I loved all of the Narnia books, but my favourite was the Voyage of the Dawn Treader.
These days my relationship to Narnia, and Lewis’ work, is more complicated. The sheer transparency with which he parallels Christian motifs and symbols I find jarring; his treatment of Susan (and Lucy) I find uncomfortable. But still, I find a magic in reading about the Dawn Treader’s voyage across the sea into the East: about the islands encountered along the way and the mermaid kingdoms just below the surface of the ocean.
It’s a magic that’s far from unique to C. S. Lewis, of course.
The closing chapters of A Wizard of Earthsea, as Ged departs to chase his shadow and sails the Archipelago, have the same wonder (as do parts of its sequel The Farthest Shore).
Terry Brooks’ trilogy The Voyage of the Jerle Shannara spends the first and third books telling of an airship voyaging across strange and distant seas, sailing amidst the clouds and stopping at strange and enchanted islands, and captures the same essence.

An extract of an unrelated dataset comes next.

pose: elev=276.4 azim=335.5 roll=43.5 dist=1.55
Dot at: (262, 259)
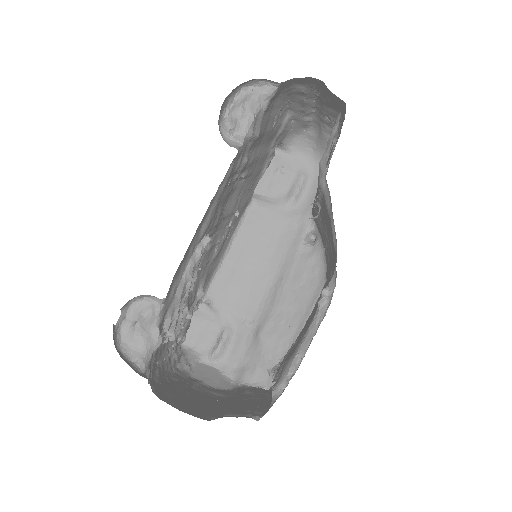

The ancient Irish folktales of Immrama concerned the same motifs, as do animated films like Sinbad: Legend of the Seven Seas and Kubo and the Two Strings.
Even works like Moby Dick and its many cousins have something of the quality in question about them.
There is a long and proud tradition in storytelling of this motif: the surreal fantastical voyage across uncharted and dream-like seas. Bizarre creatures lurking in the deeps below, savage weather raking the deck, islands and impossible encounters delaying the journey’s progress.
And so, Across the Endless Sea
Across the Endless Sea is a storygame, a collaborative experience for up to five players chronicling the voyage of the People (as they call themselves) through the Endless Sea.
I’m going to be chronicling the design process publically here on this blog, opening the refinement of this inchoate game up to outside scrutiny and hopefully starting a dialogue of commentary and feedback that will allow me to make this game better, stronger, and stranger than I could have on my own.
Mechanics-wise, I’m going to be borrowing from the Playbook/Move structure of Vincent Baker’s Apocalypse World, and the innovation of having each player take on both a protagonist and an aspect of the story’s antagonism from Avery Alder’s Dream Askew.
My goal is to create a game that captures that feeling of wonder and dream-like reverie that I loved in Voyage of the Dawn Treader as a child.
- I want it to be GMless, not least so that I actually get a chance to play it (unlike anything else I write).
- I want it to be inspiring, the text capturing a mood to put the players in the game’s tone and mood.
- I want it to be invisible, a framework that helps create great stories and guides creativity in organic and unobtrusive ways.
- I want it to play with ideas of collaboration and opposition in RPGs/storygames, allowing fluid movement between the roles of environment and explorers.
- I want it to leave a space open for groups to shape their emotional landscape: longing, or bittersweet, or joyous, or desperate, as the group deems appropriate.
- I want to be able to release it for first-stage playtesting on my Patreon by the end of April.